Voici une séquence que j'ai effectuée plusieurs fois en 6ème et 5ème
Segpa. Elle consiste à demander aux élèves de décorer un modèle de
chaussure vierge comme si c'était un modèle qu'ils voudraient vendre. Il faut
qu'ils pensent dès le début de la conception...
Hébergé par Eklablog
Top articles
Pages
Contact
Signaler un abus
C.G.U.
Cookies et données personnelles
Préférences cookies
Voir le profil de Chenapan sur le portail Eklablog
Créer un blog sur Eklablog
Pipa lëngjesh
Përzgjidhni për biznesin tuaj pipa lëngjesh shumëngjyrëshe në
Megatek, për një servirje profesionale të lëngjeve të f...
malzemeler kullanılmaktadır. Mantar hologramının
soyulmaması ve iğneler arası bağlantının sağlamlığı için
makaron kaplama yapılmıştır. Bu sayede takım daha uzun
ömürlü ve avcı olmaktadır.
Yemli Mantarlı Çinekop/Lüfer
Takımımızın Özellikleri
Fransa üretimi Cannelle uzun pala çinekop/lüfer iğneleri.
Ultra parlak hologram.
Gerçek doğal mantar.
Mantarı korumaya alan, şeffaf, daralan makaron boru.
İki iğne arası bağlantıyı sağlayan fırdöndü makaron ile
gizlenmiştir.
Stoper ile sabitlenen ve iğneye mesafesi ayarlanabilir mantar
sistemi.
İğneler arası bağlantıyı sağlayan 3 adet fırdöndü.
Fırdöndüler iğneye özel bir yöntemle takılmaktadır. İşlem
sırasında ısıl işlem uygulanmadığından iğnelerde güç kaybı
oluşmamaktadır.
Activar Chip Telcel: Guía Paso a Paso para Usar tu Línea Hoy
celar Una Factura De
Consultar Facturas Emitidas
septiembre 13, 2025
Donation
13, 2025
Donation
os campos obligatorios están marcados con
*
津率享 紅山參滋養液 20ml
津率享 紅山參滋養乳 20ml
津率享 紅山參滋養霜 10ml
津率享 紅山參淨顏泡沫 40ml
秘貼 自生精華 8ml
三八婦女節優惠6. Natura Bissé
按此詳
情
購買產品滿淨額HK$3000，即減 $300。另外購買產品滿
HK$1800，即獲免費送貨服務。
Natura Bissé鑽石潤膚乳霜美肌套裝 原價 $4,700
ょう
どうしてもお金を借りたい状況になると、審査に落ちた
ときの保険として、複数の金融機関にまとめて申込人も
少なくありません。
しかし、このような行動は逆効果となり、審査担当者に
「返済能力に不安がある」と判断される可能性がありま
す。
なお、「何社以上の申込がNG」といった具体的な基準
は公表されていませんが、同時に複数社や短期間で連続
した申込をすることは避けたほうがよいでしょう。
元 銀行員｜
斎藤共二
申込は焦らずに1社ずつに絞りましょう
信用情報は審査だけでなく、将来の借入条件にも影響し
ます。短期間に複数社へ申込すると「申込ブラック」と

━━━━━━━━━━

In full and word for word, repeat the records.

* **Answer area**:
Voici une séquence que j'ai effectuée plusieurs fois en 6ème et 5ème
Segpa. Elle consiste à demander aux élèves de décorer un modèle de
chaussure vierge comme si c'était un modèle qu'ils voudraient vendre. Il faut
qu'ils pensent dès le début de la conception...
Hébergé par Eklablog
Top articles
Pages
Contact
Signaler un abus
C.G.U.
Cookies et données personnelles
Préférences cookies
Voir le profil de Chenapan sur le portail Eklablog
Créer un blog sur Eklablog
Pipa lëngjesh
Përzgjidhni për biznesin tuaj pipa lëngjesh shumëngjyrëshe në
Megatek, për një servirje profesionale të lëngjeve të f...
malzemeler kullanılmaktadır. Mantar hologramının
soyulmaması ve iğneler arası bağlantının sağlamlığı için
makaron kaplama yapılmıştır. Bu sayede takım daha uzun
ömürlü ve avcı olmaktadır.
Yemli Mantarlı Çinekop/Lüfer
Takımımızın Özellikleri
Fransa üretimi Cannelle uzun pala çinekop/lüfer iğneleri.
Ultra parlak hologram.
Gerçek doğal mantar.
Mantarı korumaya alan, şeffaf, daralan makaron boru.
İki iğne arası bağlantıyı sağlayan fırdöndü makaron ile
gizlenmiştir.
Stoper ile sabitlenen ve iğneye mesafesi ayarlanabilir mantar
sistemi.
İğneler arası bağlantıyı sağlayan 3 adet fırdöndü.
Fırdöndüler iğneye özel bir yöntemle takılmaktadır. İşlem
sırasında ısıl işlem uygulanmadığından iğnelerde güç kaybı
oluşmamaktadır.
Activar Chip Telcel: Guía Paso a Paso para Usar tu Línea Hoy
celar Una Factura De
Consultar Facturas Emitidas
septiembre 13, 2025
Donation
13, 2025
Donation
os campos obligatorios están marcados con
*
津率享 紅山參滋養液 20ml
津率享 紅山參滋養乳 20ml
津率享 紅山參滋養霜 10ml
津率享 紅山參淨顏泡沫 40ml
秘貼 自生精華 8ml
三八婦女節優惠6. Natura Bissé
按此詳
情
購買產品滿淨額HK$3000，即減 $300。另外購買產品滿
HK$1800，即獲免費送貨服務。
Natura Bissé鑽石潤膚乳霜美肌套裝 原價 $4,700
ょう
どうしてもお金を借りたい状況になると、審査に落ちた
ときの保険として、複数の金融機関にまとめて申込人も
少なくありません。
しかし、このような行動は逆効果となり、審査担当者に
「返済能力に不安がある」と判断される可能性がありま
す。
なお、「何社以上の申込がNG」といった具体的な基準
は公表されていませんが、同時に複数社や短期間で連続
した申込をすることは避けたほうがよいでしょう。
元 銀行員｜
斎藤共二
申込は焦らずに1社ずつに絞りましょう
信用情報は審査だけでなく、将来の借入条件にも影響し
ます。短期間に複数社へ申込すると「申込ブラック」と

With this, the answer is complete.